* **Exercise objective**
Please keep to the lines below from the one with "28: (257, 82, 1.14)" through the one with "60: (122, 271, 0.76)", and restate them word for word, ends included.

* **Supplied records**
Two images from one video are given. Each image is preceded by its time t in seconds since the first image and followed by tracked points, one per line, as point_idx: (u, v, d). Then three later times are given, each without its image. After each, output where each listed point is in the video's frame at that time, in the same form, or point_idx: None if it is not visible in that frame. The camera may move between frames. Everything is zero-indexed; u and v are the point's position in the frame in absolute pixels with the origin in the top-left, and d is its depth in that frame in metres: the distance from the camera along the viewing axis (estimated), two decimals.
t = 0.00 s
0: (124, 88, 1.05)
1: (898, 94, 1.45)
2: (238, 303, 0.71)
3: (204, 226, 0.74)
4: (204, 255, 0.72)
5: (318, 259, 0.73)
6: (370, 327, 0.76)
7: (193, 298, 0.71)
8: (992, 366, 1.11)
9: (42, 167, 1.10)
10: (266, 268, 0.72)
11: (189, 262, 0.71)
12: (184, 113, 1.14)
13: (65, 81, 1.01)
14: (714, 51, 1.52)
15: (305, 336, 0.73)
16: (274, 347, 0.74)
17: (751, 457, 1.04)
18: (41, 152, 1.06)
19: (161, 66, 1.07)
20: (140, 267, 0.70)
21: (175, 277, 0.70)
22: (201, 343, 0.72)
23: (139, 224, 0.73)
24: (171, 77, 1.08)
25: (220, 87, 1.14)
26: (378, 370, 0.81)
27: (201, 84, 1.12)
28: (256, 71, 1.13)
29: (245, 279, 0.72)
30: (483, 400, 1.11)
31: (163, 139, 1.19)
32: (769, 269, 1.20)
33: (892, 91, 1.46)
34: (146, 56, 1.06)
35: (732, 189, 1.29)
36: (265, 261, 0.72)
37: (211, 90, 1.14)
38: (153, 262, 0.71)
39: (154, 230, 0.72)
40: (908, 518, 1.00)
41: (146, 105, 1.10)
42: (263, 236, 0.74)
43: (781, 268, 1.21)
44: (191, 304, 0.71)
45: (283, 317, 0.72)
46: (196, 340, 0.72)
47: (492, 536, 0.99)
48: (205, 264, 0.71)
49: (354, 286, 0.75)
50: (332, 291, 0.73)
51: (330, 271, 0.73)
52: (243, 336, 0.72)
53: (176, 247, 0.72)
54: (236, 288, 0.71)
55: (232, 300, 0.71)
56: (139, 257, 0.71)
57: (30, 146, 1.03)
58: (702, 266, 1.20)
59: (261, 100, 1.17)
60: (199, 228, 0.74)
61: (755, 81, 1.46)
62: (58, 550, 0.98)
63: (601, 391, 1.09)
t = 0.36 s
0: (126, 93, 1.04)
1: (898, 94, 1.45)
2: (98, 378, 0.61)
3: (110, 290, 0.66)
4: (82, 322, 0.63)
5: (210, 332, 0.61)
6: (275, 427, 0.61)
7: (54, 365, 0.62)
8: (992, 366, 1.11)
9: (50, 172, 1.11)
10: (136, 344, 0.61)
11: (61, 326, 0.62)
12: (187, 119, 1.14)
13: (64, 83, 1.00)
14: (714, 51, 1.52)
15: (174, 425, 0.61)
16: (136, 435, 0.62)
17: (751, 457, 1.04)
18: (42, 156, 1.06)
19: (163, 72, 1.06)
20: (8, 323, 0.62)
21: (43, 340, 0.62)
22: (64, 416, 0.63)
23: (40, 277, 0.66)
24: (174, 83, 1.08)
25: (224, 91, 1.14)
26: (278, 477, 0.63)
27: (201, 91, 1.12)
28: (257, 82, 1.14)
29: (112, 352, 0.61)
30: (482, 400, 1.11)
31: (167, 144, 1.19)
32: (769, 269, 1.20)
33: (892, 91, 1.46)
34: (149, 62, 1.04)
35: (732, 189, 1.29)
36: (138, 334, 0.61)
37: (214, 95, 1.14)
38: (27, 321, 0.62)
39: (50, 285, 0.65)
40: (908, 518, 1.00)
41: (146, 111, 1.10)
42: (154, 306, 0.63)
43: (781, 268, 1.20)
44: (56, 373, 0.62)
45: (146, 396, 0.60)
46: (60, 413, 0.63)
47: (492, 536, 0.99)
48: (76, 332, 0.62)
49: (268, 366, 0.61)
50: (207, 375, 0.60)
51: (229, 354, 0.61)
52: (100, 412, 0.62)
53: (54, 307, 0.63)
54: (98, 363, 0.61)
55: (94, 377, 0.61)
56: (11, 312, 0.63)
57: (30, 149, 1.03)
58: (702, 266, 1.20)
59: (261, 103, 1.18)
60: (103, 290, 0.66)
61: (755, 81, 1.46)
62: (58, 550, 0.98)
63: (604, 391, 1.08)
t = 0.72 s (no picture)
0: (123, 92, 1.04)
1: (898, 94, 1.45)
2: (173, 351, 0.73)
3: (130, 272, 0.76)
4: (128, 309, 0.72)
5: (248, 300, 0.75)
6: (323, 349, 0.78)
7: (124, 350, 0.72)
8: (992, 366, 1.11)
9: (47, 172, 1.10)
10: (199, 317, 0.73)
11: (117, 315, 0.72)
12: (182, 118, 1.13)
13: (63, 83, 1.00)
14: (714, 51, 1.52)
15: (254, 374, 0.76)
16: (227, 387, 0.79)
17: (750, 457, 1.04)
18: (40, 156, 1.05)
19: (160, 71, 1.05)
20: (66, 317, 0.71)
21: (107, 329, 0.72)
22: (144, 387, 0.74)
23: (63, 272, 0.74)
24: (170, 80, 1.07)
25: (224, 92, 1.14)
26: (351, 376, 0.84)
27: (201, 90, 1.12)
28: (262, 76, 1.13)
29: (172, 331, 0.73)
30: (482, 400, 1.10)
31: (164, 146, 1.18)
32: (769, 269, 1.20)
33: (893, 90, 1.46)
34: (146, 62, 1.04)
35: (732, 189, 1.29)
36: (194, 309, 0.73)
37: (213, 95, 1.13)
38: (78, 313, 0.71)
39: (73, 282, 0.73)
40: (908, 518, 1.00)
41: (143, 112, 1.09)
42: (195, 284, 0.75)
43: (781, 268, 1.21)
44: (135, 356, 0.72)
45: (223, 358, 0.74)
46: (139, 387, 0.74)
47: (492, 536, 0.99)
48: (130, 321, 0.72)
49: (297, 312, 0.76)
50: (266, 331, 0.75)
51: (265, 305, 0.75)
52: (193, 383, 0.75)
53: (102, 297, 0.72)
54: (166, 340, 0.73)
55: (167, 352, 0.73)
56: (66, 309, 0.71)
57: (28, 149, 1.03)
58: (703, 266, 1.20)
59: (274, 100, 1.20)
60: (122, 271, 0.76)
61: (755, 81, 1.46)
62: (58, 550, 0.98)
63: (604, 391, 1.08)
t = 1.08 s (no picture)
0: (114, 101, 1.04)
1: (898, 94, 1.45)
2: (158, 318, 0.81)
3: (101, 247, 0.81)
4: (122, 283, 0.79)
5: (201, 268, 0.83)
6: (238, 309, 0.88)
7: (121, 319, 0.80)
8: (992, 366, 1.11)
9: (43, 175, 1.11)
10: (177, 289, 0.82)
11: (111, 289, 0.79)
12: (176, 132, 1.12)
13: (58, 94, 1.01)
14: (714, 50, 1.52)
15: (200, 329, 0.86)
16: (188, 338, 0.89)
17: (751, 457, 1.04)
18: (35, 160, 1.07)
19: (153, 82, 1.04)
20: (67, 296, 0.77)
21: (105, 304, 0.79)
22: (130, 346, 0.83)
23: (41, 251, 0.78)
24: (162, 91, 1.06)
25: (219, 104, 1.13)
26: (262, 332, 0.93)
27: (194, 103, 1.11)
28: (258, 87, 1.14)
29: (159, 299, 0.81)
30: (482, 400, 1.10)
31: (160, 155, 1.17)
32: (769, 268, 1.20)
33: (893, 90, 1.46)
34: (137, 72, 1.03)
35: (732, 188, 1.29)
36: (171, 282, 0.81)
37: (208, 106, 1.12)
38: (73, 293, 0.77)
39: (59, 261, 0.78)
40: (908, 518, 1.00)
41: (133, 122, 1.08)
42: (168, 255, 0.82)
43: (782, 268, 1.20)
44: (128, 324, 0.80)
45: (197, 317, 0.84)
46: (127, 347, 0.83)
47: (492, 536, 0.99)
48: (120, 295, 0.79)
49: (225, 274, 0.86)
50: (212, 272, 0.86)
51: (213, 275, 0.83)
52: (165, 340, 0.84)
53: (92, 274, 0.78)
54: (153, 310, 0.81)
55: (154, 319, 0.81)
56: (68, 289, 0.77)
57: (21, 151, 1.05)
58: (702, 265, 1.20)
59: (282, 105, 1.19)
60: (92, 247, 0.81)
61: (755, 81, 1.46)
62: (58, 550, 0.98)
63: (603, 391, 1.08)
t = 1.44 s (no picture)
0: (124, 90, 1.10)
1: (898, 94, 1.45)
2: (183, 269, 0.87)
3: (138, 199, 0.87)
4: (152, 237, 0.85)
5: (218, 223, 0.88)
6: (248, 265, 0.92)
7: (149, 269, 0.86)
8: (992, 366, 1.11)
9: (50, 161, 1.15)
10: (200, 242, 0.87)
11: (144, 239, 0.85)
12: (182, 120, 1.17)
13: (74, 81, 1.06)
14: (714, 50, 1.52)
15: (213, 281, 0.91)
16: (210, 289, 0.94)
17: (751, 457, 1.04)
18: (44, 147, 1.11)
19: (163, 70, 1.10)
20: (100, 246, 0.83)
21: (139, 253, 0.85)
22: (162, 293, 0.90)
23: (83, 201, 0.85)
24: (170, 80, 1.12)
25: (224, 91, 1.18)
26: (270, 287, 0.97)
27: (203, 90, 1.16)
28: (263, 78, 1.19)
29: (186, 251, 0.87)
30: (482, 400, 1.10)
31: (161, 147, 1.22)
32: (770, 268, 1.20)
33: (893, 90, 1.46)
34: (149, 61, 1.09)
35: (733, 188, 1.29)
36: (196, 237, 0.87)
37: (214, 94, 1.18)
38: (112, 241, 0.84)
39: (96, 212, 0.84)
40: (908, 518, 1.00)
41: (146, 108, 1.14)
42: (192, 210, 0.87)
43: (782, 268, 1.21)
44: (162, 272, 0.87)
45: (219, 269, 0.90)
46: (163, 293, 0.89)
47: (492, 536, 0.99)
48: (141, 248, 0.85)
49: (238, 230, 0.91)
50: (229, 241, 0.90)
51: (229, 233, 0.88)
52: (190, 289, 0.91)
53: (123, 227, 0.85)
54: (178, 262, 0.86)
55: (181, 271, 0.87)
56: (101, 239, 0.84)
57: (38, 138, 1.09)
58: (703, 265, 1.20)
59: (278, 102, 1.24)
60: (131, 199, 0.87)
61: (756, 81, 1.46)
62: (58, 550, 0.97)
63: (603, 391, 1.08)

* **Result for this exercise**
28: (257, 82, 1.14)
29: (112, 352, 0.61)
30: (482, 400, 1.11)
31: (167, 144, 1.19)
32: (769, 269, 1.20)
33: (892, 91, 1.46)
34: (149, 62, 1.04)
35: (732, 189, 1.29)
36: (138, 334, 0.61)
37: (214, 95, 1.14)
38: (27, 321, 0.62)
39: (50, 285, 0.65)
40: (908, 518, 1.00)
41: (146, 111, 1.10)
42: (154, 306, 0.63)
43: (781, 268, 1.20)
44: (56, 373, 0.62)
45: (146, 396, 0.60)
46: (60, 413, 0.63)
47: (492, 536, 0.99)
48: (76, 332, 0.62)
49: (268, 366, 0.61)
50: (207, 375, 0.60)
51: (229, 354, 0.61)
52: (100, 412, 0.62)
53: (54, 307, 0.63)
54: (98, 363, 0.61)
55: (94, 377, 0.61)
56: (11, 312, 0.63)
57: (30, 149, 1.03)
58: (702, 266, 1.20)
59: (261, 103, 1.18)
60: (103, 290, 0.66)
61: (755, 81, 1.46)
62: (58, 550, 0.98)
63: (604, 391, 1.08)
t = 0.72 s (no picture)
0: (123, 92, 1.04)
1: (898, 94, 1.45)
2: (173, 351, 0.73)
3: (130, 272, 0.76)
4: (128, 309, 0.72)
5: (248, 300, 0.75)
6: (323, 349, 0.78)
7: (124, 350, 0.72)
8: (992, 366, 1.11)
9: (47, 172, 1.10)
10: (199, 317, 0.73)
11: (117, 315, 0.72)
12: (182, 118, 1.13)
13: (63, 83, 1.00)
14: (714, 51, 1.52)
15: (254, 374, 0.76)
16: (227, 387, 0.79)
17: (750, 457, 1.04)
18: (40, 156, 1.05)
19: (160, 71, 1.05)
20: (66, 317, 0.71)
21: (107, 329, 0.72)
22: (144, 387, 0.74)
23: (63, 272, 0.74)
24: (170, 80, 1.07)
25: (224, 92, 1.14)
26: (351, 376, 0.84)
27: (201, 90, 1.12)
28: (262, 76, 1.13)
29: (172, 331, 0.73)
30: (482, 400, 1.10)
31: (164, 146, 1.18)
32: (769, 269, 1.20)
33: (893, 90, 1.46)
34: (146, 62, 1.04)
35: (732, 189, 1.29)
36: (194, 309, 0.73)
37: (213, 95, 1.13)
38: (78, 313, 0.71)
39: (73, 282, 0.73)
40: (908, 518, 1.00)
41: (143, 112, 1.09)
42: (195, 284, 0.75)
43: (781, 268, 1.21)
44: (135, 356, 0.72)
45: (223, 358, 0.74)
46: (139, 387, 0.74)
47: (492, 536, 0.99)
48: (130, 321, 0.72)
49: (297, 312, 0.76)
50: (266, 331, 0.75)
51: (265, 305, 0.75)
52: (193, 383, 0.75)
53: (102, 297, 0.72)
54: (166, 340, 0.73)
55: (167, 352, 0.73)
56: (66, 309, 0.71)
57: (28, 149, 1.03)
58: (703, 266, 1.20)
59: (274, 100, 1.20)
60: (122, 271, 0.76)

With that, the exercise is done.